● The problem
From the entries, filter out every line that lacks "lines" and copy the rest.

:: Data supplied ::

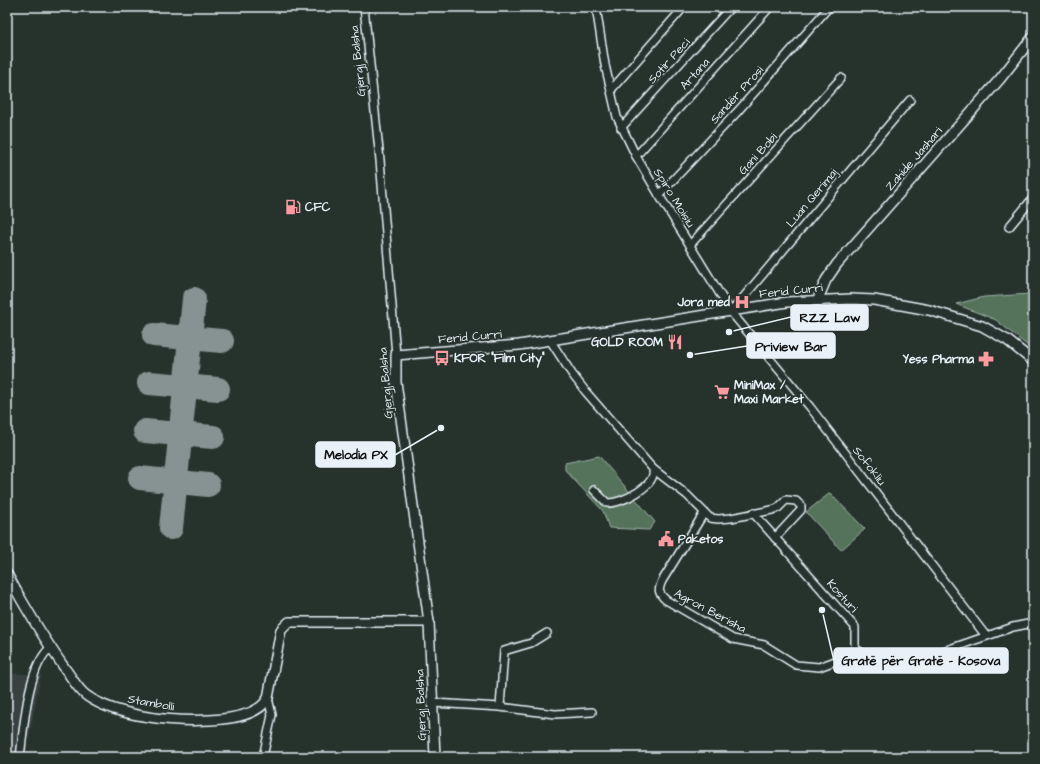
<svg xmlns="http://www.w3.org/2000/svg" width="1040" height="764" viewBox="0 0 1040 764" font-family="'Architects Daughter',sans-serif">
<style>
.built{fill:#374140}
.green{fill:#55725a;stroke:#9eb2a9}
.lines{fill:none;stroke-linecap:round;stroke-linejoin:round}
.taxiway{stroke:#879292;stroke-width:24}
.minor-casing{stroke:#e8f1f8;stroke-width:10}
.tertiary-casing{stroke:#e8f1f8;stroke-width:12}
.minor{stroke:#26332d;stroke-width:7}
.tertiary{stroke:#26332d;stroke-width:9}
.labels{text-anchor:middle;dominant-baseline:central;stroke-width:3.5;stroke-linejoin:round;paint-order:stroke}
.street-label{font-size:12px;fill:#e8f1f8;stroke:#26332d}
.poi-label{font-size:12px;font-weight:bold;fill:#e8f1f8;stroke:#26332d;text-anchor:start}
.leader{fill:none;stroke:#e8f1f8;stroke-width:1.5}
.callout-dot{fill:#e8f1f8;stroke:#26332d;stroke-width:1.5}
.callout{fill:#e8f1f8;stroke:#e8f1f8;stroke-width:1.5}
.callout-label{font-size:13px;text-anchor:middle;font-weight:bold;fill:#111}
</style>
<rect width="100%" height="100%" fill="#26332d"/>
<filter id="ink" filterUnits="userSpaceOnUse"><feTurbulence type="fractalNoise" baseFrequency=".025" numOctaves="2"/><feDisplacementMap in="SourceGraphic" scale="8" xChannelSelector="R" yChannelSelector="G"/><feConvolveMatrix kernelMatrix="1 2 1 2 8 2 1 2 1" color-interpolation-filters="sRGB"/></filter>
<g filter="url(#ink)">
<path class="built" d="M7 673 41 675 25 757H7Z"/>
<g class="green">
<path d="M1030 294 1033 296V350L996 320 956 304 984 297Z"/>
<path d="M599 456 655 522 649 530 609 528 603 511 565 470V463Z"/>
<path d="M830 493 865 529 841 550 806 512Z"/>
</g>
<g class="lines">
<g class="taxiway">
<path d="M154 335 222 341"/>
<path d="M149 383 218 389"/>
<path d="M145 431 213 437"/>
<path d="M140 478 208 485"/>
<path d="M171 528 194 299"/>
</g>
<defs>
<g id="minor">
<path d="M364 7 380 160 396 355"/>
<path d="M596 7 605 65 617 117 636 156 659 195 731 312 810 407 986 636"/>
<path d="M611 90 684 7"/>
<path d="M621 128 731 7"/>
<path d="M636 156 770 7"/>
<path d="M659 195 738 111 829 7"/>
<path d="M1009 227 1033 198"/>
<path d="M690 245 841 78"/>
<path d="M731 312 910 100"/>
<path d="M550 340 572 374 586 392 653 469C657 486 621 504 607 503L594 490"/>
<path d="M653 469 687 495 710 518 718 519 731 518 772 510 778 508 786 500 796 501 801 506V510L775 538"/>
<path d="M704 513 662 581C658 590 658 593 666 600L733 639 764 645 796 665 819 667 860 652"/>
<path d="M753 513 855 627V648L871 660 888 661 909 658 935 654 1013 627 1033 623"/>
<path d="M433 703 500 707 555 714 592 712"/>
<path d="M500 707 504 651 531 643 547 633"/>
<path d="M20 757C24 727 27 668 50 648"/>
<path d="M263 757 272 715 268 698"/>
</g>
<g id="tertiary">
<path d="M818 299 826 280 837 264 1000 79 1033 37"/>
<path d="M7 574C25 607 44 639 66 670 72 678 78 690 87 696 117 717 174 722 210 720 228 719 259 716 268 698L281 630 289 622H429"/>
<path d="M435 757 429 622 396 382V355L519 345 787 302 851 299 874 300 929 310 982 326 1007 340 1033 361"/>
</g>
</defs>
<use href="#minor" class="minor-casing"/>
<use href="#tertiary" class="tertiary-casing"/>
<use href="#minor" class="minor"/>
<use href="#tertiary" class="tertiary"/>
</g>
</g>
<defs>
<symbol id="fuel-bare" viewBox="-9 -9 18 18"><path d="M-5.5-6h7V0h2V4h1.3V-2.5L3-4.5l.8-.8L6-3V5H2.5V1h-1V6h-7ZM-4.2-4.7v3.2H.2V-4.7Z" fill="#ff9aa2" stroke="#26332d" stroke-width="2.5" paint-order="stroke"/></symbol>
<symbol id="hospital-bare" viewBox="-9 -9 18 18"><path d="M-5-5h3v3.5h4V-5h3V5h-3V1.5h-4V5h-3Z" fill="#ff9aa2" stroke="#26332d" stroke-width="2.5" paint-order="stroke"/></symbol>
<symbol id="restaurant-bare" viewBox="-9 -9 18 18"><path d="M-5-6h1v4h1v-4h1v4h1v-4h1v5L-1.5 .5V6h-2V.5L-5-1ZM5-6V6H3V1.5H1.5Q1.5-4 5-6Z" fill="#ff9aa2" stroke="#26332d" stroke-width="2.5" paint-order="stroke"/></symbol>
<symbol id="bus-bare" viewBox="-9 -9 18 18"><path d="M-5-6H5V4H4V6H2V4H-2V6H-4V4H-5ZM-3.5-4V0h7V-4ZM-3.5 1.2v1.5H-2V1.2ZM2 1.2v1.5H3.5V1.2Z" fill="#ff9aa2" stroke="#26332d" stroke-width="2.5" paint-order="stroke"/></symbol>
<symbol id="pharmacy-bare" viewBox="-9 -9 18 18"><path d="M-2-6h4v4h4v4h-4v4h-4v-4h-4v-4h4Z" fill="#ff9aa2" stroke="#26332d" stroke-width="2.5" paint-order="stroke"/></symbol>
<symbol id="supermarket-bare" viewBox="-9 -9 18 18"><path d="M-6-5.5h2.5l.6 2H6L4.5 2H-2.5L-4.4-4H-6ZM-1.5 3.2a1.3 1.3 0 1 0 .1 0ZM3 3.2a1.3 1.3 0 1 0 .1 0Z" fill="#ff9aa2" stroke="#26332d" stroke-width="2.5" paint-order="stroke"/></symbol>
<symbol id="civic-bare" viewBox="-9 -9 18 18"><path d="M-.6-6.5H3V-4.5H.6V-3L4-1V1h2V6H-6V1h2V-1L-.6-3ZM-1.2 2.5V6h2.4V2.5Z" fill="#ff9aa2" stroke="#26332d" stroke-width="2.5" paint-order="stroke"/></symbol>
</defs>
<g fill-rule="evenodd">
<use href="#fuel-bare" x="282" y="196" width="22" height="22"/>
<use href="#hospital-bare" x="731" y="291" width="22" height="22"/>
<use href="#restaurant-bare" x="664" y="331" width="22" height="22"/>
<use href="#bus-bare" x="431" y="347" width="22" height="22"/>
<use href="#pharmacy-bare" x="975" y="348" width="22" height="22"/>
<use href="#supermarket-bare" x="711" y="381" width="22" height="22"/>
<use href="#civic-bare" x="655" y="528" width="22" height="22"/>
</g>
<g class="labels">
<g class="street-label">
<text transform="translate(358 61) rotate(-96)">Gjergj Balsha</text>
<text transform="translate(669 61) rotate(-48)">Sotir Peci</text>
<text transform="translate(695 74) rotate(-48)">Artana</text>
<text transform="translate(737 95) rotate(-48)">Sandër Prosi</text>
<text transform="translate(758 154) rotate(-48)">Gani Bobi</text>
<text transform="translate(914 159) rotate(-49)">Zahide Jashari</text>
<text transform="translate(674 198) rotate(58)">Spiro Moisiu</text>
<text transform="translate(812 198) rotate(-50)">Luan Qerimaj</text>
<text transform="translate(791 291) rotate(-6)">Ferid Curri</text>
<text transform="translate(470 337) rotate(-5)">Ferid Curri</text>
<text transform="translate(386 383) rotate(-95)">Gjergj Balsha</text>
<text transform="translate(869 466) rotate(52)">Sofokliu</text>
<text transform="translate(842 596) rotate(48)">Kosturi</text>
<text transform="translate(710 611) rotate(28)">Agron Berisha</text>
<text transform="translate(151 703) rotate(10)">Stambolli</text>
<text transform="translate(421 705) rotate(-92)">Gjergj Balsha</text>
</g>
<g class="poi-label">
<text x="305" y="207">CFC</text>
<text x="730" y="302" text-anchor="end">Jora med</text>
<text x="663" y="342" text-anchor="end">GOLD ROOM</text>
<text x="454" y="358">KFOR "Film City"</text>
<text x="974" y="359" text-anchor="end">Yess Pharma</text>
<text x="734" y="385">MiniMax /<tspan x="734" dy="14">Maxi Market</tspan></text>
<text x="678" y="539">Paketos</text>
</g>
</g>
<path class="leader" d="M729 332L791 317M690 355L747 346M441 428L395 455M822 610L834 661"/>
<g class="callout-dot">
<circle cx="729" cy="332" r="4"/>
<circle cx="690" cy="355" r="4"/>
<circle cx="441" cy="428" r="4"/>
<circle cx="822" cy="610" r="4"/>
</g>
<g class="callout">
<rect x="791" y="305" width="77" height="25" rx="4"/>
<rect x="747" y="333" width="88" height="25" rx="4"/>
<rect x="316" y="442" width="79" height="25" rx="4"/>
<rect x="834" y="648" width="174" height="25" rx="4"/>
</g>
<g class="callout-label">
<text x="830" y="322">RZZ Law</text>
<text x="791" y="351">Priview Bar</text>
<text x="356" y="459">Melodia PX</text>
<text x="921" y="665">Gratë për Gratë - Kosova</text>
</g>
<rect width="1040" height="764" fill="none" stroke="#26332d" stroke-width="24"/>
<rect x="12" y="12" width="1016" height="740" fill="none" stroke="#e8f1f8" stroke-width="1.5" filter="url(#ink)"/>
</svg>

:::

● Solution below
.lines{fill:none;stroke-linecap:round;stroke-linejoin:round}
<g class="lines">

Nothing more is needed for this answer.